The human DNA ends proteome uncovers an unexpected entanglement of functional pathways.

DNA ends get exposed in cells upon either normal or dysfunctional cellular processes or molecular events. Telomeres need to be protected by the shelterin complex to avoid junctions occurring between chromosomes while failing topoisomerases or clustered DNA damage processing may produce double-strand breaks, thus requiring swift repair to avoid cell death.
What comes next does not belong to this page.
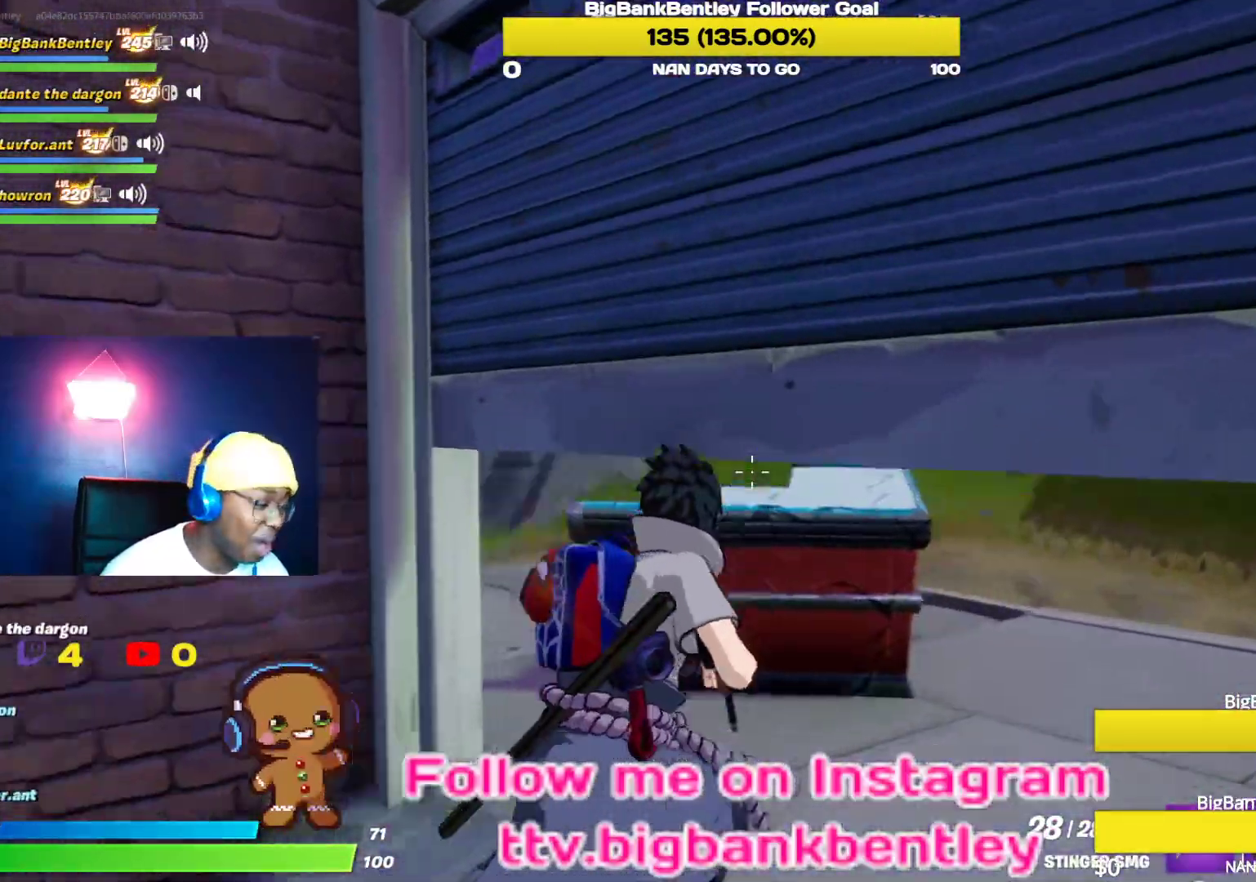
{"buttons": ["R3"], "left_stick": "right", "right_stick": "center", "events": [[233, "left_stick", "right"], [233, "right_stick", "center"], [383, "R3", "down"]]}
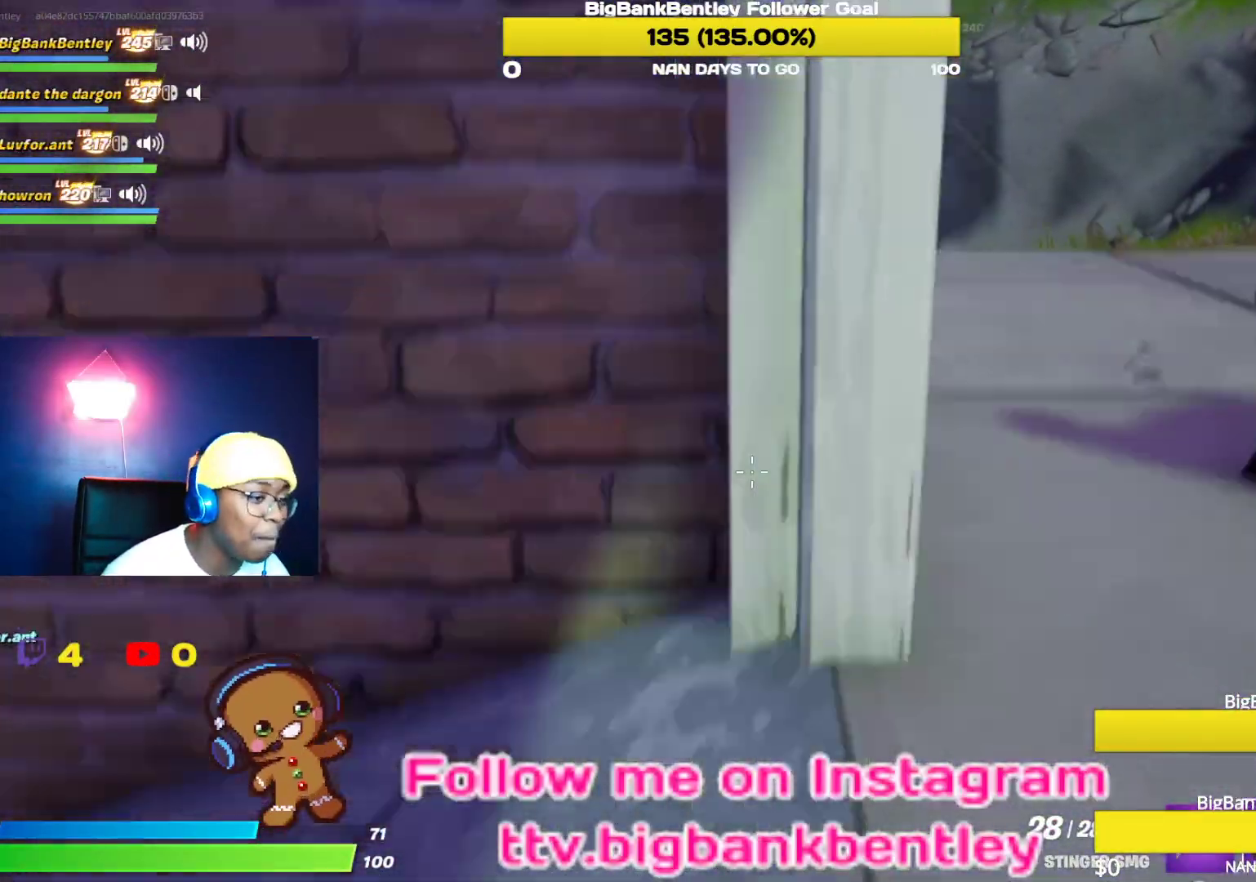
{"buttons": ["R3"], "left_stick": "right", "right_stick": "center", "events": [[17, "R3", "up"], [150, "right_stick", "right"], [267, "right_stick", "center"], [417, "R3", "down"]]}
The rigorous study of the great many proteins involved in the maintenance of DNA integrity is a challenging task because of the innumerous unspecific electrostatic and/or hydrophobic DNA-protein interactions that arise due to the chemical nature of DNA. We devised a technique that discriminates the proteins recruited specifically at DNA ends from those that bind to DNA because of a generic affinity for the double helix. Our study shows that the DNA ends proteome comprises proteins of an unexpectedly wide functional spectrum, ranging from DNA repair to ribosome biogenesis and cytoskeleton, including novel proteins of undocumented function. A global mapping of the identified proteome on published DNA repair protein networks demonstrated the excellent specificity and functional coverage of our purification technique. Finally, the native nucleoproteic complexes that assembled specifically onto DNA ends were shown to be endowed with a highly efficient DNA repair activity.